24th November 2016

Sports Integrity Briefs – 24 November 2016

• The World Boxing Council (WBC) has received notification from the Voluntary Anti-Doping Agency (VADA) regarding an adverse analytical finding (AAF) relating to Lucas Browne, it announced on 22 November. ‘Clearly the test results are hugely disappointing for the company and for Lucas himself’, read a statement from Hatton Promotions, which represents the Australian. ‘For a man and a team who fought so hard to clear his name following what is now universally accepted to have been a deliberate contamination of products he ingested prior to his March fight with Ruslan Chagaev, this is a bitter blow…Even though he has no WBC ranking to protect and is in a position for a mandatory WBA world title fight, Lucas entered the WBC Clean Boxing programme voluntarily. We do not feel that is the action of a man who wishes to intentionally take performance enhancing drugs. As such, we will be working closely with Lucas’s team and his lawyer, Leon Margules, to conduct a thorough investigation into the supplements Lucas has been advised to take on a day to day basis. We will also look into any prescribed medication he has been given in order to seek out the source of the alleged banned substance.’

• The head of Kenya’s swimming federation, Ben Ekumbo, has appeared in court dressed in Kenyan Olympic kit that he has been accused of stealing, according to local reports. In August, the Kenyan government disbanded the National Olympic Committee of Kenya (NOCK) due to a number of corruption allegations, including selling kit destined for the Kenyan Rio 2016 team. Ekumbo was found hiding under his bed by Kenyan police investigating the allegations, reports The Guardian.

• The Confederation of African Football (CAF) has suspended four international officials for ‘poor performance’, it announced in a recent disciplinary decision. The CAF suspended both the referee and two assistant referees in Tunisia’s 1-0 victory over Libya in a 11 November World Cup qualifying game. It said that Eritrea’s Berhe O’Michael would be suspended for three months for poor ‘offside decisions including one denying a valid goal by Libya’; Kenya’s Davies Ogenche Omweno was also suspended for three months for ‘wrong positioning and movement, incorrect identification of fouls and failure to administer some disciplinary sanctions’; and Rwandan Theogene Ndagijmana was given a warning for ‘missed multiple basic offside decisions which denied teams’ promising attacks’. Meanwhile, Ghanaian Joseph Lamptey was given a three-month suspension for awarding ‘a wrong penalty for handball despite the fact that the ball never touched the hand of the player’ during South Africa’s 2-1 World Cup qualifier win over Senegal on 12 November.

FIFA has held the first of its Executive Football Summits in Paris, part of its Forward reform programme, which is designed to let member associations exchange information on how football should be governed in the future. There will be a total of 11 such summits – one in Singapore (6-8 December), two in Miami (17-18 January), two in Doha (14-16 February), two in Addis Ababa (21-23 February) and two in London (7-9 March).

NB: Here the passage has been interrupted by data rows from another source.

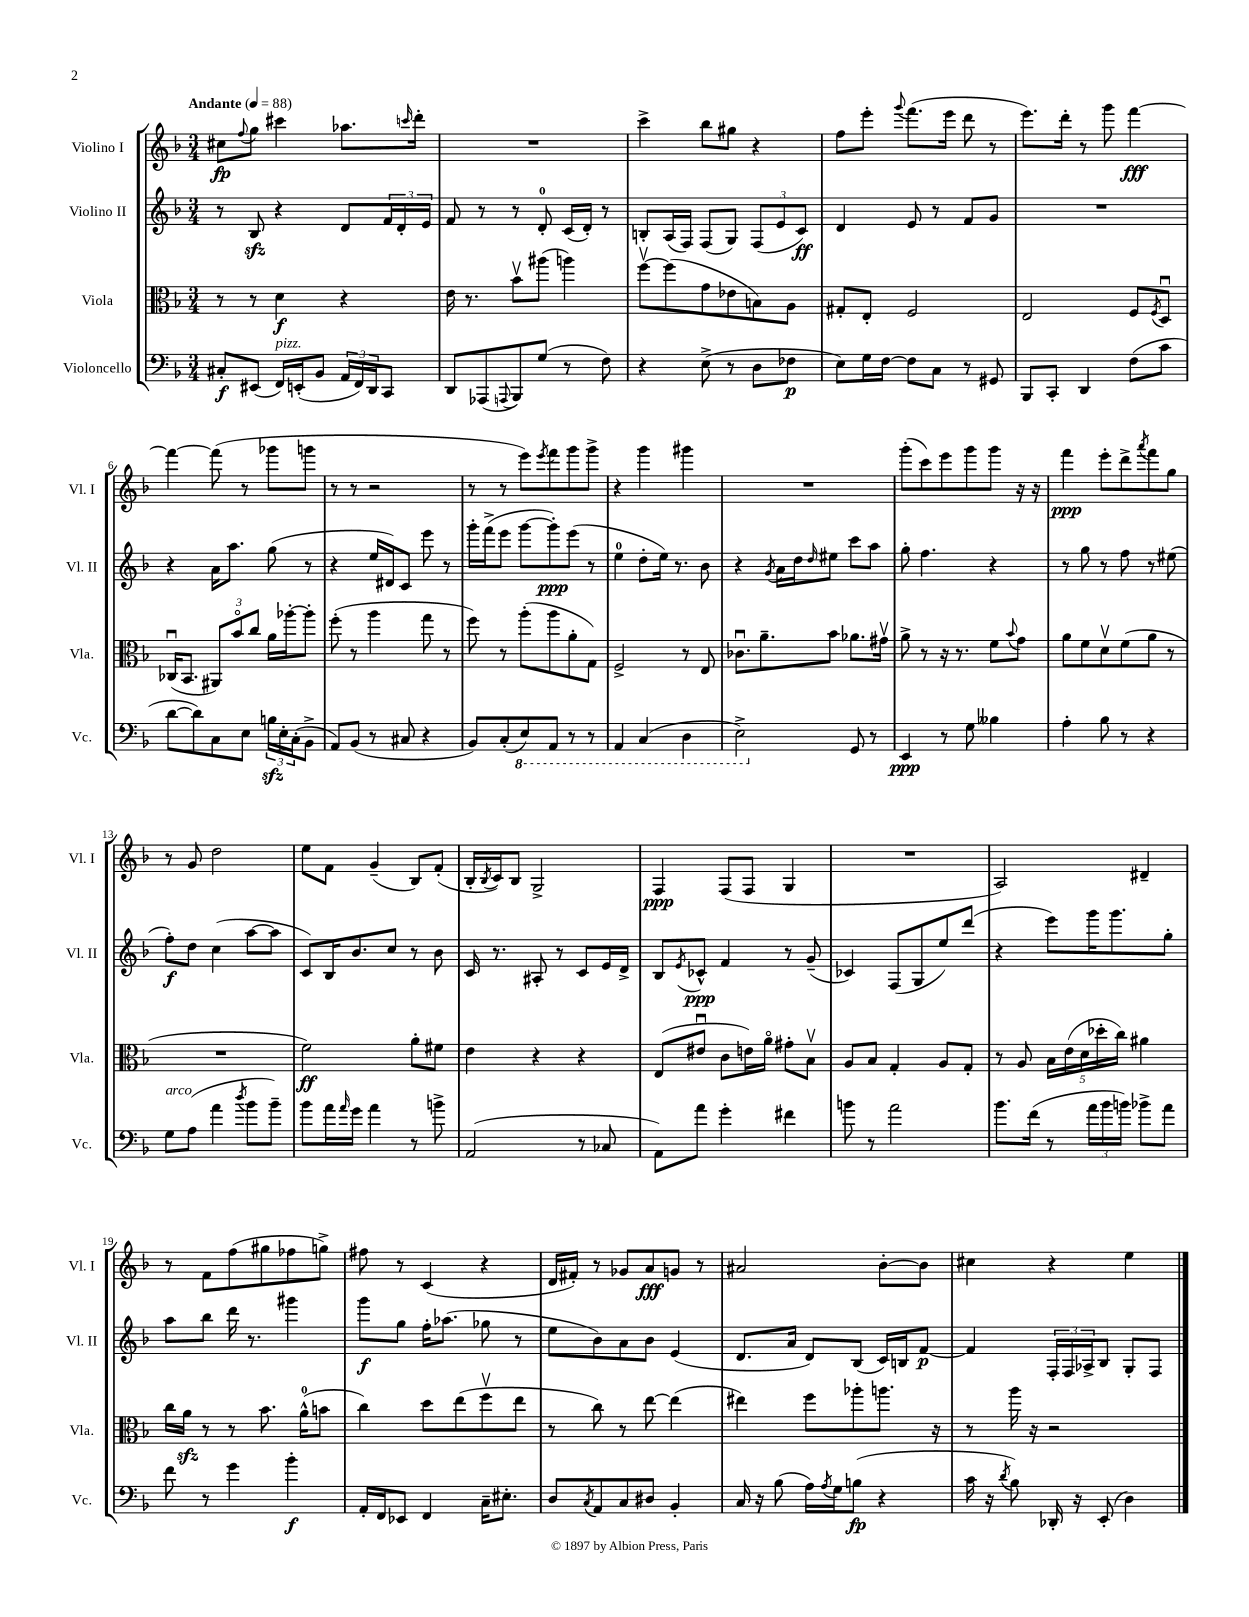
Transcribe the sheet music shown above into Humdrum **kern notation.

**kern	**dynam	**kern	**dynam	**kern	**dynam	**kern	**dynam
*part4	*part4	*part3	*part3	*part2	*part2	*part1	*part1
*staff4	*staff4	*staff3	*staff3	*staff2	*staff2	*staff1	*staff1
*I"Violoncello	*	*I"Viola	*	*I"Violino II	*	*I"Violino I	*
*I'Vc.	*	*I'Vla.	*	*I'Vl. II	*	*I'Vl. I	*
*clefF4	*	*clefC3	*	*clefG2	*	*clefG2	*
*k[b-]	*	*k[b-]	*	*k[b-]	*	*k[b-]	*
*M3/4	*	*M3/4	*	*M3/4	*	*M3/4	*
*MM88	*	*MM88	*	*MM88	*	*MM88	*
=1	=1	=1	=1	=1	=1	=1	=1
!	!	!	!	!	!	!LO:TX:a:B:t=Andante	!
8C#X'/L	f	8r	.	8r	.	8cc#X\L	fp
.	.	.	.	.	.	8qqff/	.
(8EE#X/J	.	8r	.	8B-zz/	.	8gg\J	.
!LO:TX:a:i:t=pizz.	!	!	!	!	!	!	!
16FF/LL)	.	4d\	f	4r	.	4ccc#X\	.
(16EEn'/J	.	.	.	.	.	.	.
8BB-/J	.	.	.	.	.	.	.
24AA/LL	.	4r	.	8d/L	.	8.aa-X\L	.
24FF/)	.	.	.	.	.	.	.
24DD/J	.	.	.	.	.	.	.
8CC/J	.	.	.	24f/L	.	.	.
.	.	.	.	24d'/	.	.	.
.	.	.	.	.	.	16qqcccn/	.
.	.	.	.	.	.	16ddd'\Jk	.
.	.	.	.	24e/JJ	.	.	.
=2	=2	=2	=2	=2	=2	=2	=2
8DD/L	.	16e\	.	8f/	.	2.r	.
.	.	8.r	.	.	.	.	.
(8AAA-X/	.	.	.	8r	.	.	.
8qqAAAn/	.	.	.	.	.	.	.
8BBB-/)	.	8b-v\L	.	8r	.	.	.
(8G/J	.	(8aa#X\J	.	8d'/	.	.	.
8r	.	4aan\)	.	(16c/LL	.	.	.
.	.	.	.	16d'/JJ)	.	.	.
8F\)	.	.	.	8r	.	.	.
=3	=3	=3	=3	=3	=3	=3	=3
4r	.	[8ffv\L	.	8Bn'/L	.	4ccc^\	.
.	.	(8ff\]	.	(16A/L	.	.	.
.	.	.	.	16F/JJ)	.	.	.
(8E^\	.	8g\	.	(8F/L	.	8bb-\L	.
8r	.	8e-X\	.	8G/J)	.	8gg#X\J	.
8D\L	.	8Bn\)	.	(12F/L	.	4r	.
.	.	.	.	12e/	.	.	.
8F-X\J	p	8A\J	.	.	.	.	.
.	.	.	.	12c/J)	ff	.	.
=4	=4	=4	=4	=4	=4	=4	=4
8E\L)	.	8G#X'/L	.	4d/	.	8ff\L	.
16G\L	.	8E'/J	.	.	.	8eee'\J	.
[16F\JJ	.	.	.	.	.	.	.
.	.	.	.	.	.	8qqggg/	.
8F\L]	.	2F/	.	8e/	.	(8.fff\L	.
8C\J	.	.	.	8r	.	.	.
.	.	.	.	.	.	16eee\Jk	.
8r	.	.	.	8f/L	.	8ddd\	.
8GG#X/	.	.	.	8g/J	.	8r	.
=5	=5	=5	=5	=5	=5	=5	=5
8BBB-/L	.	2E/	.	2.r	.	8.eee\L)	.
8CC'/J	.	.	.	.	.	.	.
.	.	.	.	.	.	16ddd'\Jk	.
4DD/	.	.	.	.	.	8r	.
.	.	.	.	.	.	8ggg\	.
(8F\L	.	8F/L	.	.	.	[4fff\	fff
.	.	8qF/	.	.	.	.	.
8c\J	.	8Du/J	.	.	.	.	.
!!LO:LB:g=z
=6	=6	=6	=6	=6	=6	=6	=6
[8d\L	.	(16C-Xu/KL	.	4r	.	4fff\_	.
.	.	8.BB-/J	.	.	.	.	.
8d\])	.	.	.	.	.	.	.
8C\	.	12AA#X/L)	.	16a\KL	.	(8fff\]	.
.	.	.	.	8.aa\J	.	.	.
.	.	12b-/	.	.	.	.	.
8E\J	.	.	.	.	.	8r	.
.	.	12cc/J	.	.	.	.	.
24Bnzz\LL	.	16a\LL	.	(8gg\	.	8ggg-X\L	.
24E'\	.	.	.	.	.	.	.
.	.	[16aa-X'\J	.	.	.	.	.
(24C'\J	.	.	.	.	.	.	.
8BB-^\J	.	8aa-'\J]	.	8r	.	8gggn\J	.
=7	=7	=7	=7	=7	=7	=7	=7
8AA/L)	.	(8ff'\	.	4r	.	8r	.
(8BB-/J	.	8r	.	.	.	8r	.
8r	.	4aa\	.	16ee/LL	.	2r	.
.	.	.	.	16d#X/J)	.	.	.
8C#X/	.	.	.	8c/J	.	.	.
4r	.	8gg\	.	8eee\	.	.	.
.	.	8r	.	8r	.	.	.
=8	=8	=8	=8	=8	=8	=8	=8
8BB-/L)	.	8ff\)	.	16ggg'\LL	.	8r	.
.	.	.	.	(16fff^\J	.	.	.
(8C'/	.	8r	.	8eee\J	.	8r	.
*8ba	*	*	*	*	*	*	*
8EE/)	.	(8aa'\L	.	[8ggg\L	.	8eee\L)	.
.	.	.	.	.	.	8qeee/	.
8AAA/J	.	8aa\	.	8ggg'\])	ppp	8fff\	.
8r	.	8a'\	.	(8eee\J	.	8ggg\	.
8r	.	8G\J)	.	8r	.	8ggg^\J	.
=9	=9	=9	=9	=9	=9	=9	=9
4AAA/	.	2F^/	.	4ee\	.	4r	.
(4CC/	.	.	.	8dd'\L	.	4ggg\	.
.	.	.	.	16ee\Jk)	.	.	.
.	.	.	.	8.r	.	.	.
4DD\	.	8r	.	.	.	4ggg#X\	.
.	.	8E/	.	8b-\	.	.	.
=10	=10	=10	=10	=10	=10	=10	=10
2EE^\)	.	8.c-Xu\L	.	4r	.	2.r	.
.	.	8.a~\	.	.	.	.	.
.	.	.	.	8qg/	.	.	.
.	.	.	.	16a\LL	.	.	.
.	.	.	.	16dd\J	.	.	.
.	.	.	.	16qqdd/	.	.	.
.	.	8b-\J	.	8ee#X\J	.	.	.
*X8ba	*	*	*	*	*	*	*
8GG/	.	8.a-X\L	.	8ccc\L	.	.	.
8r	.	.	.	8aa\J	.	.	.
.	.	16g#Xv\Jk	.	.	.	.	.
=11	=11	=11	=11	=11	=11	=11	=11
4EE/	ppp	8a^\	.	8gg'\	.	(8ggg'\L	.
.	.	8r	.	4.ff\	.	8ccc\)	.
8r	.	16r	.	.	.	8eee\	.
.	.	8.r	.	.	.	.	.
8G\	.	.	.	.	.	8ggg\	.
4B--X\	.	8f\L	.	4r	.	8ggg\J	.
.	.	8qqb-/	.	.	.	.	.
.	.	8g\J	.	.	.	16r	.
.	.	.	.	.	.	16r	.
=12	=12	=12	=12	=12	=12	=12	=12
4A'\	.	8a\L	.	8r	.	4fff\	ppp
.	.	8f\	.	8gg\	.	.	.
8B-\	.	8dv\	.	8r	.	8eee'\L	.
8r	.	(8f\	.	8ff\	.	8ddd^\	.
.	.	.	.	.	.	8qaaa/	.
4r	.	8a\J	.	8r	.	8fff\	.
.	.	8r	.	(8ee#X\	.	8gg\J	.
!!LO:LB:g=z
=13	=13	=13	=13	=13	=13	=13	=13
!LO:TX:a:i:t=arco	!	!	!	!	!	!	!
8G\L	.	2.r	.	8ff'\L)	f	8r	.
(8A\J	.	.	.	8dd\J	.	8g/	.
4a\	.	.	.	(4cc\	.	2dd\	.
8qdd/	.	.	.	.	.	.	.
8b-\L	.	.	.	[8aa\L	.	.	.
8b-~\J)	.	.	.	8aa\J]	.	.	.
=14	=14	=14	=14	=14	=14	=14	=14
8b-\L	.	2f\)	ff	8c/L)	.	8ee\L	.
16a\L	.	.	.	16B-/K	.	8f\J	.
16qqa/	.	.	.	.	.	.	.
16g\JJ	.	.	.	8.b-/	.	.	.
4a\	.	.	.	.	.	(4g~/	.
.	.	.	.	8cc/J	.	.	.
8r	.	8a'\L	.	8r	.	8B-/L)	.
8bn^\	.	8f#X\J	.	8b-\	.	(8f'/J	.
=15	=15	=15	=15	=15	=15	=15	=15
(2AA/	.	4e\	.	16c/	.	16B-'/LL	.
.	.	.	.	.	.	8qB-/	.
.	.	.	.	8.r	.	16c/J)	.
.	.	.	.	.	.	8B-/J	.
.	.	4r	.	8A#X'/	.	2G^/	.
.	.	.	.	8r	.	.	.
8r	.	4r	.	8c/L	.	.	.
8C-X/	.	.	.	16e/L	.	.	.
.	.	.	.	16d^/JJ	.	.	.
=16	=16	=16	=16	=16	=16	=16	=16
8AA\L)	.	(8E/L	.	8B-/L	.	4F/	ppp
.	.	.	.	8qe/	.	.	.
8a\J	.	8e#Xu/J	.	8c-X^^/J	ppp	.	.
4g'\	.	8c\L	.	4f/	.	(8F/L	.
.	.	16en\L)	.	.	.	8F/J	.
.	.	16a\JJ	.	.	.	.	.
4f#X\	.	8g#X'\L	.	8r	.	4G/	.
.	.	8B-v\J	.	(8g~/	.	.	.
=17	=17	=17	=17	=17	=17	=17	=17
8bn\	.	8A/L	.	4c-X/)	.	2.r	.
8r	.	8B-/J	.	.	.	.	.
2a\	.	4G'/	.	(8F/L	.	.	.
.	.	.	.	8G/	.	.	.
.	.	8A/L	.	8ee/)	.	.	.
.	.	8G'/J	.	(8ddd/J	.	.	.
=18	=18	=18	=18	=18	=18	=18	=18
8.b-\L	.	8r	.	4r	.	2A/)	.
.	.	8A/	.	.	.	.	.
(16f\Jk	.	.	.	.	.	.	.
8r	.	20B-\LL	.	8eee\L)	.	.	.
.	.	(20e\	.	.	.	.	.
.	.	20d\	.	.	.	.	.
24a\LL	.	.	.	16ggg\K	.	.	.
.	.	20dd-X'\	.	.	.	.	.
24b-\	.	.	.	.	.	.	.
.	.	.	.	8.ggg\	.	.	.
.	.	20cc\JJ)	.	.	.	.	.
24bn\JJ)	.	.	.	.	.	.	.
8b-X^\L	.	4a#X\	.	.	.	4d#X~/	.
8a\J	.	.	.	8gg'\J	.	.	.
!!LO:LB:g=z
=19	=19	=19	=19	=19	=19	=19	=19
8f\	.	16cc\LL	.	8aa\L	.	8r	.
.	.	16azz\JJ	.	.	.	.	.
8r	.	8r	.	8bb-\J	.	8f\L	.
4g\	.	8r	.	16ddd\	.	(8ff\	.
.	.	.	.	8.r	.	.	.
.	.	8.b-\	.	.	.	8gg#X\	.
4b-'\	f	.	.	4ggg#X\	.	8ff-X\	.
.	.	(16a^^\KL	.	.	.	.	.
.	.	8bn\J	.	.	.	8ggn^\J)	.
=20	=20	=20	=20	=20	=20	=20	=20
16AA'/LL	.	4cc\)	.	8ggg\L	f	8ff#X\	.
16FF/J	.	.	.	.	.	.	.
8EE-X/J	.	.	.	8gg\J	.	8r	.
4FF/	.	8dd\L	.	16ff'\KL	.	(4c/	.
.	.	.	.	(8.aa-X\J	.	.	.
.	.	(8ee\	.	.	.	.	.
16C~\KL	.	8ffv\	.	8gg-X\	.	4r	.
8.E#X'\J	.	.	.	.	.	.	.
.	.	8ee\J	.	8r	.	.	.
=21	=21	=21	=21	=21	=21	=21	=21
8D/L	.	8r	.	8ee\L	.	16d/LL	.
.	.	.	.	.	.	16f#X'/JJ)	.
8qC/	.	.	.	.	.	.	.
8AA/	.	8cc\)	.	8b-\)	.	8r	.
8C/	.	8r	.	8a\	.	8g-X/L	.
8D#X/J	.	[8ee\	.	8b-\J	.	8a/	fff
4BB-'/	.	(4ee\]	.	(4e/	.	8gn/J	.
.	.	.	.	.	.	8r	.
=22	=22	=22	=22	=22	=22	=22	=22
16C/	.	4ee#X\)	.	8.d/L	.	2a#X/	.
16r	.	.	.	.	.	.	.
(8B-\	.	.	.	.	.	.	.
.	.	.	.	16a/Jk	.	.	.
16A\LL)	.	8ff\L	.	8d/L)	.	.	.
8qA/	.	.	.	.	.	.	.
16G\J	.	.	.	.	.	.	.
(8Bn\J	fp	8aa-X'\	.	(8B-/J	.	.	.
4r	.	8.aan\J	.	16c/LL)	.	[8b-'\L	.
.	.	.	.	16Bn/J	.	.	.
.	.	.	.	[8f/J	p	8b-\J]	.
.	.	16r	.	.	.	.	.
=23	=23	=23	=23	=23	=23	=23	=23
16c\	.	8r	.	4f/]	.	4cc#X\	.
16r	.	.	.	.	.	.	.
8qd/	.	.	.	.	.	.	.
8B-\)	.	16aa\	.	.	.	.	.
.	.	16r	.	.	.	.	.
16DD-X'/	.	2r	.	24F'/LL	.	4r	.
.	.	.	.	24F/	.	.	.
16r	.	.	.	.	.	.	.
.	.	.	.	24A-X^/J	.	.	.
(8EE'/	.	.	.	8B-/J	.	.	.
4D\)	.	.	.	8G'/L	.	4ee\	.
.	.	.	.	8F/J	.	.	.
==	==	==	==	==	==	==	==
*-	*-	*-	*-	*-	*-	*-	*-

Key findings from the discussions will then be fed back to the relevant decision-making bodies within FIFA.

• Charges against sports agent Federico Rosa have been dropped by a Kenyan magistrate, reports Reuters. Rosa was released on bail in July, after his company, Rosa e Associati, was suspended from working with athletes in April last year. Rosa Associati represented Rita Jeptoo, whom Athletics Kenya banned for two years on 2 February, after a positive test for erythropoietin (EPO). The ban was extended to four years last month, following an appeal by the International Association of Athletics Federations (IAAF). The company also represented Amantle Montsho, who had planned to appeal a two-year sanction following a positive test at the 2014 Glasgow Commonwealth Games due to rising costs.